[ABOUT THIS TASK]: Your response should contain each line of the data that includes "Left".
____________
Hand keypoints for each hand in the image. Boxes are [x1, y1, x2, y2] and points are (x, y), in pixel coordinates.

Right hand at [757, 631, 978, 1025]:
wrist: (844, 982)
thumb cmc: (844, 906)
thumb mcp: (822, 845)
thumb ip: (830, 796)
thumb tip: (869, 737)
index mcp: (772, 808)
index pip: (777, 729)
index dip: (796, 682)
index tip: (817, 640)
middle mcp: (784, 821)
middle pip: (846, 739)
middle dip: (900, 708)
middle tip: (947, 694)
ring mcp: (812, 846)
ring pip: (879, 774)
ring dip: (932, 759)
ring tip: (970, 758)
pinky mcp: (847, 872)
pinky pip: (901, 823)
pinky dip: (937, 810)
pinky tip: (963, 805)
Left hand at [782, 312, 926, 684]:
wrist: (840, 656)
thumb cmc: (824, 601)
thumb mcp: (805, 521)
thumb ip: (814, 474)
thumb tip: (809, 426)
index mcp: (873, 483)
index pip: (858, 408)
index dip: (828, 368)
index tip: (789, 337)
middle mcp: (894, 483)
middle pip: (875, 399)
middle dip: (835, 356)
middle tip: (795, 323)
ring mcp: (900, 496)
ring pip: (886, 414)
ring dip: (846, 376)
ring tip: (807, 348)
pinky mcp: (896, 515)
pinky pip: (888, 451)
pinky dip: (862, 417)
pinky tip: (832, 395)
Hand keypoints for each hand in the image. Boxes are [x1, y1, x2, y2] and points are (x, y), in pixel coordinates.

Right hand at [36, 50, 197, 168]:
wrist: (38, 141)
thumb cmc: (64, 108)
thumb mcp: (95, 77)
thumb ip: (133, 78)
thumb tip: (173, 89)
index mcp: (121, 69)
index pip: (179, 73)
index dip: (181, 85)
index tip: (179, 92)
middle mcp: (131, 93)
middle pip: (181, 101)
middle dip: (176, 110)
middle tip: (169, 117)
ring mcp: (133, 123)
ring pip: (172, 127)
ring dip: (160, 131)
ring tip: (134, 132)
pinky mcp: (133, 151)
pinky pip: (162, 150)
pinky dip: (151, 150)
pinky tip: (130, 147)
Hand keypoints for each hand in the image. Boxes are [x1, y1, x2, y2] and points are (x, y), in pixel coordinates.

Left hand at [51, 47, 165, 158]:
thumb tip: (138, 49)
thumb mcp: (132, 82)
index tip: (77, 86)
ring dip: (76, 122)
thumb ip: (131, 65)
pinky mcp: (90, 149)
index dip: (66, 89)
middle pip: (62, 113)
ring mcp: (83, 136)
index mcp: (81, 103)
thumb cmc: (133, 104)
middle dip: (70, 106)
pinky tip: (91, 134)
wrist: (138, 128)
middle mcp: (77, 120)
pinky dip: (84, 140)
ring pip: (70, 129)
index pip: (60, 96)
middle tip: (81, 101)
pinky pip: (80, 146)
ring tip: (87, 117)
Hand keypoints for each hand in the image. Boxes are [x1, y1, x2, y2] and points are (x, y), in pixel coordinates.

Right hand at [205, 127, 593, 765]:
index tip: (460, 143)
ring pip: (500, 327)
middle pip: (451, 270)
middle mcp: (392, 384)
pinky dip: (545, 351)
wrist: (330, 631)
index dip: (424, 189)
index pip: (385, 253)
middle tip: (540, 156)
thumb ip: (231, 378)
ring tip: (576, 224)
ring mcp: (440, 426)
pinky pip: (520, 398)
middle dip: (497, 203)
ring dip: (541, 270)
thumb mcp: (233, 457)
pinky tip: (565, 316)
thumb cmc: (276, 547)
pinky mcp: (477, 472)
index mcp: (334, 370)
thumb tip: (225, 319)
____________
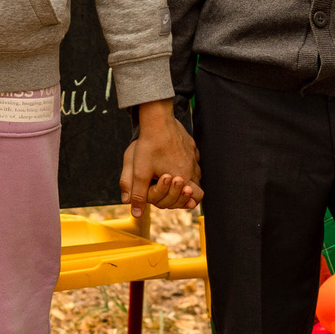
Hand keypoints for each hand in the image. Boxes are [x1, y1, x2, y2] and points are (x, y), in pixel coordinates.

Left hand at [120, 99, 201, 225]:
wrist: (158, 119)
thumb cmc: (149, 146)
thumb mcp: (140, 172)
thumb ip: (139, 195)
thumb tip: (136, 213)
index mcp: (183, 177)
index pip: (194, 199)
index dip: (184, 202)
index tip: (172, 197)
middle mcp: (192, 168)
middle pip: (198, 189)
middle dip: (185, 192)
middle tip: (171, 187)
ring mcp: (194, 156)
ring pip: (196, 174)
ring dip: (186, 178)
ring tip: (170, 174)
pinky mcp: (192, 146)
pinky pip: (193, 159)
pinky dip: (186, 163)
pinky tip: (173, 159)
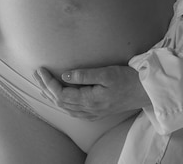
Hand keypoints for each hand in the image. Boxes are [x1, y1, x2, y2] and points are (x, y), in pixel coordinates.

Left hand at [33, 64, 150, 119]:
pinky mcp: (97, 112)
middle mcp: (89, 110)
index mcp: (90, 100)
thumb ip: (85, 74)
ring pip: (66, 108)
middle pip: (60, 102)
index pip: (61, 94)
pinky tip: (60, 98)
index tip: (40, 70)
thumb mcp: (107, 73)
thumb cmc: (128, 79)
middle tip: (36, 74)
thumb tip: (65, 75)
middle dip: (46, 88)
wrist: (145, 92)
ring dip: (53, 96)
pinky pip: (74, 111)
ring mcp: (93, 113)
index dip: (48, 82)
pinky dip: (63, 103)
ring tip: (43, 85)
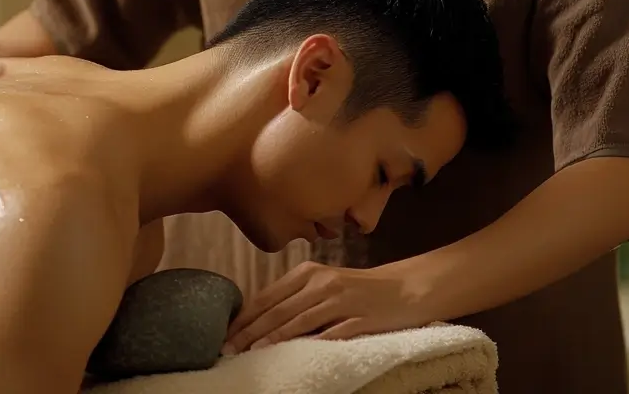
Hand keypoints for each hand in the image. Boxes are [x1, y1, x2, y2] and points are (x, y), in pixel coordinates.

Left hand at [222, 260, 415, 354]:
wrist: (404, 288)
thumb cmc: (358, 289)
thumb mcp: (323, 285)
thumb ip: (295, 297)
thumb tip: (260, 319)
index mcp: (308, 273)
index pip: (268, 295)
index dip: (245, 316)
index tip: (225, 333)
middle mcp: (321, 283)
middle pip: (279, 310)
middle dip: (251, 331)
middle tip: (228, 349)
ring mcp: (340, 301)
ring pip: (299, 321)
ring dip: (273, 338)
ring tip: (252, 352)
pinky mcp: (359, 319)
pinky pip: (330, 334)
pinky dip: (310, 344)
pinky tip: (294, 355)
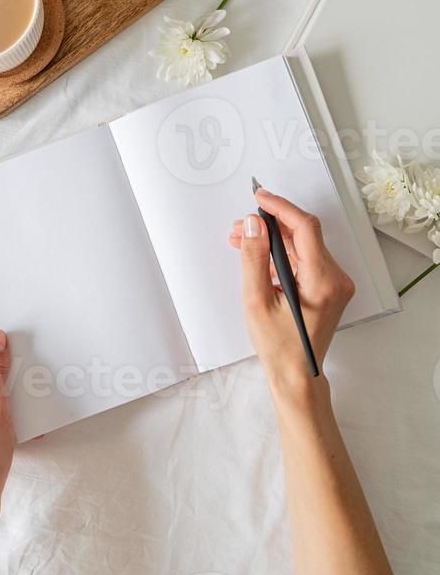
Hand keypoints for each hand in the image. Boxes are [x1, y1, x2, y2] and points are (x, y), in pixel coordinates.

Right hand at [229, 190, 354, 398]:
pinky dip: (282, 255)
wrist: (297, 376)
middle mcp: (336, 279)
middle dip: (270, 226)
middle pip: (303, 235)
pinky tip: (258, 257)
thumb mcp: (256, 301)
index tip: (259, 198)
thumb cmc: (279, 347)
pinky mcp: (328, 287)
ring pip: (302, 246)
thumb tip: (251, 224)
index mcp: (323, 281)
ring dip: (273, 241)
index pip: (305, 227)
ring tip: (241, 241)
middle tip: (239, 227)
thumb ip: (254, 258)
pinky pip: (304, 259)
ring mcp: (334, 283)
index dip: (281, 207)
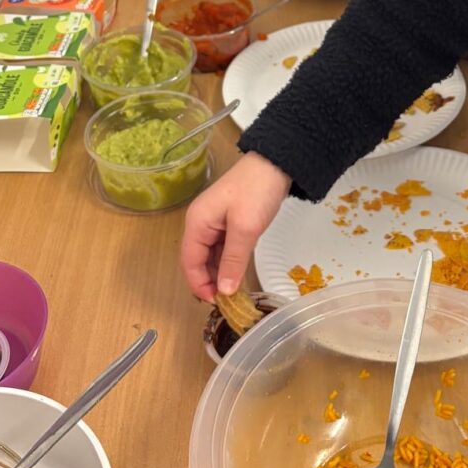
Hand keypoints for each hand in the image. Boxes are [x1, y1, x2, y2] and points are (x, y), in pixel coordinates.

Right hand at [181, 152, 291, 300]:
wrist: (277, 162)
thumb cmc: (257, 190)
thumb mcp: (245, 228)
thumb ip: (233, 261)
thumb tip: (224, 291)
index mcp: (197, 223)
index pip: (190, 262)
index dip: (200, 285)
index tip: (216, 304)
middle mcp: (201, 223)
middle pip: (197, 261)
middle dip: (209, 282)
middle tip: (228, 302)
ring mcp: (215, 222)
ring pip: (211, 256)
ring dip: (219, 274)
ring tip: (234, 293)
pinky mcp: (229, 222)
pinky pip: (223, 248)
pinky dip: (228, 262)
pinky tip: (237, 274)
____________
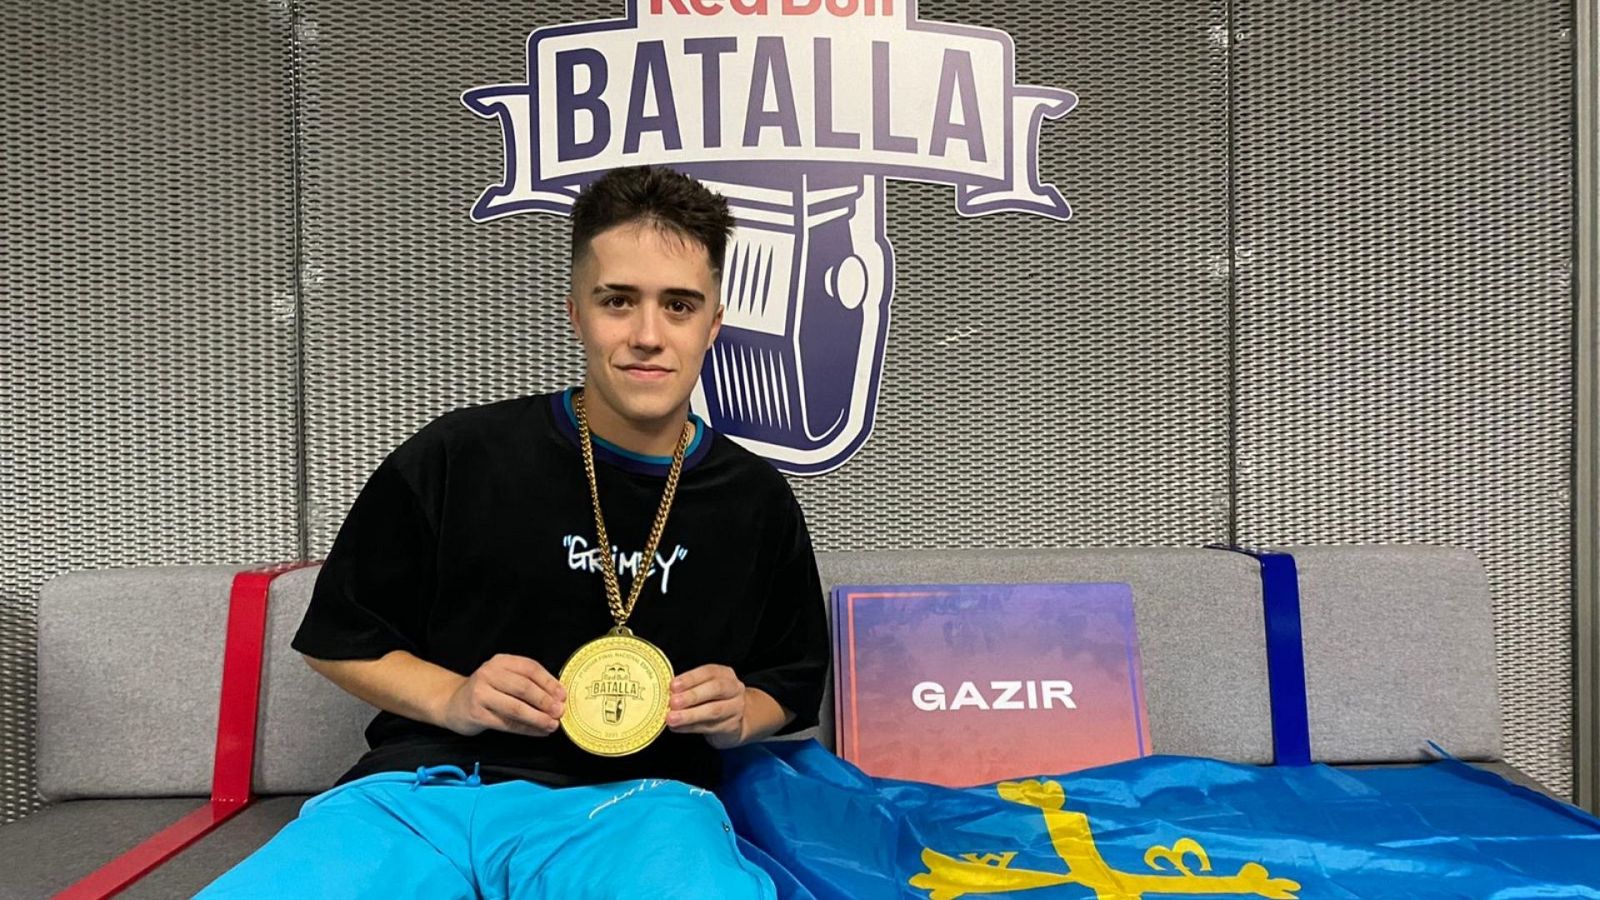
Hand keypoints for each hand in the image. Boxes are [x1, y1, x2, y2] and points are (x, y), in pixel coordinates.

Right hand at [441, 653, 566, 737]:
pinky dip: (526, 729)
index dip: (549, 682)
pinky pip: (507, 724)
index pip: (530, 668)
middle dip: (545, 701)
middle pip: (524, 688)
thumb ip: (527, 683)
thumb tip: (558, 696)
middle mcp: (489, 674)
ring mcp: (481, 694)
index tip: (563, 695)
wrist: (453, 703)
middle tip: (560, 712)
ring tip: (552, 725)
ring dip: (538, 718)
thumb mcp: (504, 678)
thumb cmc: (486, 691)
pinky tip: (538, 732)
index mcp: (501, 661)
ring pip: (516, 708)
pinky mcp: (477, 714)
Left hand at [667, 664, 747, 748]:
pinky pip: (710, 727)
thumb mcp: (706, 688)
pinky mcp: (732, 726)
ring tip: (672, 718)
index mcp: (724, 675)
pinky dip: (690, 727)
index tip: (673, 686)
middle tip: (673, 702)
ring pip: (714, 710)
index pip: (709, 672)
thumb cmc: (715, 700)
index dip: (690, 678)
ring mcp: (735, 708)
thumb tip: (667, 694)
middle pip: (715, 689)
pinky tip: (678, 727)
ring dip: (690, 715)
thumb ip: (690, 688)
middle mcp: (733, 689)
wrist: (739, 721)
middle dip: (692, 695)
____________
[RESULT OF THE EXERCISE]:
Left hand at [782, 312, 926, 684]:
Left hand at [51, 47, 165, 158]:
Left hand at [120, 99, 201, 225]:
Left hand at [33, 64, 150, 119]:
Left hand at [222, 260, 415, 354]:
Left hand at [667, 664, 747, 748]:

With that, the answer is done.